The unique characteristics of medical imaging data impact data optimization strategies and AI tool performance. First, accurate lesion labeling in medical images is essential for ensuring the reliability of AI diagnostic tools, as these images must reflect clinically representative pathological features9. Second, the imaging features of the same lesion-type exhibit natural variations, such as the size and location of polypoid lesions in the maxillary sinus, necessitating models to cover diverse lesion features to enhance generalization10. Third, multi-type lesion coexistence demands integrated evaluation for accurate medical decisions11. For example, dentists must analyze concurrent MSL, including maxillary sinus mucosal thickening and polypoid lesions, to determine appropriate surgical plans for sinus elevation4. Aside from inefficiently continuing to collect and label real medical data, identifying alternative approaches to obtain realistic, diverse, and multi-type medical images becomes crucial.
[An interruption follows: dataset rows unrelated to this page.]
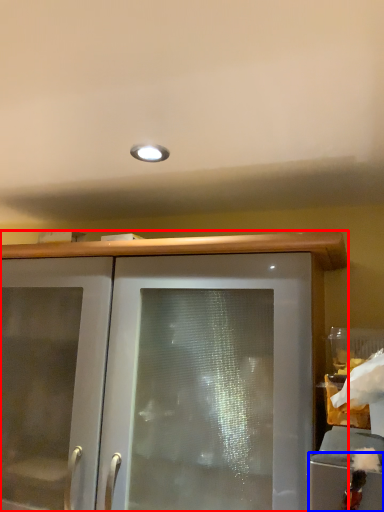
Question: Which point is further to the camera, cabinetry (highlighted by a red box) or cabinetry (highlighted by a blue box)?

Choices:
 (A) cabinetry
 (B) cabinetry

Answer: (A)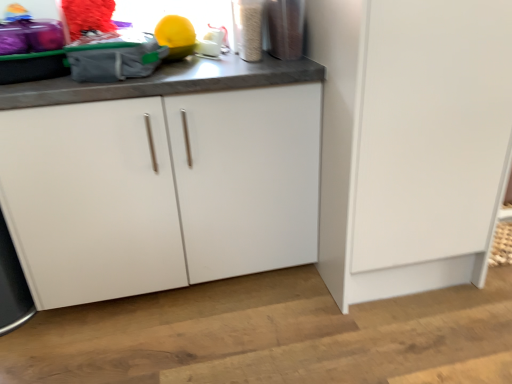
Locate an element on the screen. free spot in front of metallic silver canister at upper right, positioned as the second appliance in right-to-left order is located at coordinates (236, 63).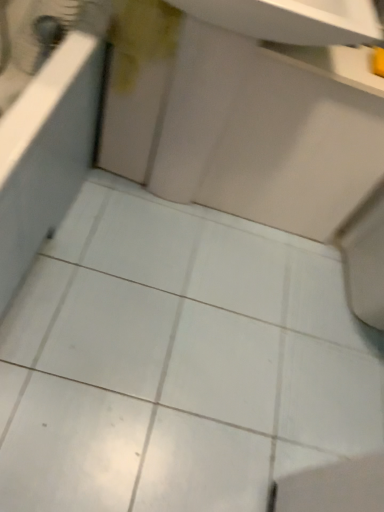
Image resolution: width=384 pixels, height=512 pixels. What do you see at coordinates (266, 135) in the screenshot? I see `white glossy sink at center` at bounding box center [266, 135].

Identify the location of white glossy sink at center. (266, 135).

Describe the element at coordinates (47, 122) in the screenshot. I see `white glossy bath at left` at that location.

The image size is (384, 512). Find the location of `white glossy bath at left`. white glossy bath at left is located at coordinates (47, 122).

What are the coordinates of `white glossy sink at center` in the screenshot? It's located at (266, 135).

Which object is positioned more to the right, white glossy bath at left or white glossy sink at center?

From the viewer's perspective, white glossy sink at center appears more on the right side.

Considering their positions, is white glossy bath at left located in front of or behind white glossy sink at center?

Visually, white glossy bath at left is located in front of white glossy sink at center.

Considering the positions of point (23, 185) and point (273, 216), is point (23, 185) closer or farther from the camera than point (273, 216)?

Point (23, 185) appears to be closer to the viewer than point (273, 216).

From the image's perspective, is white glossy bath at left located above or below white glossy sink at center?

Based on their image positions, white glossy bath at left is located beneath white glossy sink at center.

From a real-world perspective, which is physically below, white glossy bath at left or white glossy sink at center?

white glossy bath at left, from a real-world perspective.

Considering the relative sizes of white glossy bath at left and white glossy sink at center in the image provided, is white glossy bath at left wider than white glossy sink at center?

Correct, the width of white glossy bath at left exceeds that of white glossy sink at center.

Considering the relative sizes of white glossy bath at left and white glossy sink at center in the image provided, is white glossy bath at left shorter than white glossy sink at center?

Yes, white glossy bath at left is shorter than white glossy sink at center.

Does white glossy bath at left have a smaller size compared to white glossy sink at center?

No, white glossy bath at left is not smaller than white glossy sink at center.

Is white glossy bath at left inside or outside of white glossy sink at center?

white glossy bath at left cannot be found inside white glossy sink at center.

Is white glossy bath at left next to white glossy sink at center?

white glossy bath at left is not next to white glossy sink at center, and they're not touching.

Is white glossy bath at left turned away from white glossy sink at center?

No, white glossy bath at left's orientation is not away from white glossy sink at center.

Where is `bath on the left of white glossy sink at center`? The height and width of the screenshot is (512, 384). bath on the left of white glossy sink at center is located at coordinates (47, 122).

From the picture: Which is more to the left, white glossy sink at center or white glossy bath at left?

Positioned to the left is white glossy bath at left.

Is white glossy sink at center positioned behind white glossy bath at left?

Yes, it is behind white glossy bath at left.

Which is in front, point (242, 115) or point (0, 315)?

The point (0, 315) is closer.

From the image's perspective, between white glossy sink at center and white glossy bath at left, who is located below?

From the image's view, white glossy bath at left is below.

From a real-world perspective, is white glossy sink at center above or below white glossy bath at left?

Clearly, from a real-world perspective, white glossy sink at center is above white glossy bath at left.

Which object is wider, white glossy sink at center or white glossy bath at left?

white glossy bath at left.

Between white glossy sink at center and white glossy bath at left, which one has more height?

Standing taller between the two is white glossy sink at center.

Considering the sizes of objects white glossy sink at center and white glossy bath at left in the image provided, who is bigger, white glossy sink at center or white glossy bath at left?

With larger size is white glossy bath at left.

Can we say white glossy sink at center lies outside white glossy bath at left?

Yes, white glossy sink at center is not within white glossy bath at left.

Looking at this image, are white glossy sink at center and white glossy bath at left beside each other?

No, white glossy sink at center is not touching white glossy bath at left.

Is white glossy sink at center facing towards white glossy bath at left?

No, white glossy sink at center does not turn towards white glossy bath at left.

This screenshot has width=384, height=512. Find the location of `bath below the white glossy sink at center (from the image's perspective)`. bath below the white glossy sink at center (from the image's perspective) is located at coordinates (47, 122).

Locate an element on the screen. This screenshot has height=512, width=384. bath lying on the left of white glossy sink at center is located at coordinates (47, 122).

Where is `sink that appears above the white glossy bath at left (from a real-world perspective)`? sink that appears above the white glossy bath at left (from a real-world perspective) is located at coordinates (266, 135).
Researchers typically employ data augmentation (DA) techniques to expand training datasets12. Traditional DA methods, such as geometric transformations, cannot create image features beyond those present in the original dataset, limiting their utility7,13. This limitation has driven the development of generative adversarial networks (GANs) to randomly and automatically produce lesion-specific images and optimize dataset balance, thereby enhancing the AI-based diagnosis of minor lesion categories14,15,16. For example, Maayan et al. constructed DCGANs to generate cysts, metastases, and hemangiomas in portal-phase 2D CT scans17; Zhang et al. built PG-ACGANs to generate hyperthyroidism, hypothyroidism, and normal thyroid SPECT images18; Muhammed et al. developed 9 CycleGANs to generate brain tumor MR images across different 2D slices19; Marut et al. created a series of GANs to generate skin lesion photos20; and Chou et al. constructed a GAN to generate colon polyp images21. The lesion images generated in these studies were used to enhance lesion detection and diagnostic performance. However, when dealing with multiple types of lesions, it is often necessary to train separate GANs for each17,18,19, and the automatic generation of images introduces challenges in controlling the quality of the generated images17,20,21.

Building upon traditional GANs, the StyleGAN series introduces a unique mapping network that encodes different training data features into latent space feature vectors22,23. The GANSpace algorithm, a latent space exploration method based on principal component analysis (PCA), performs dimensionality reduction and feature disentanglement, enabling linear manipulation of distinct image attributes24. This human-in-the-loop approach introduces controllability into GAN-based image generation: it not only allows flexible synthesis of realistic, diverse images through feature vector manipulation without predefined class constraints, but its class-conditional framework also eliminates the need for per-class model training, effectively addressing traditional GAN limitations25,26.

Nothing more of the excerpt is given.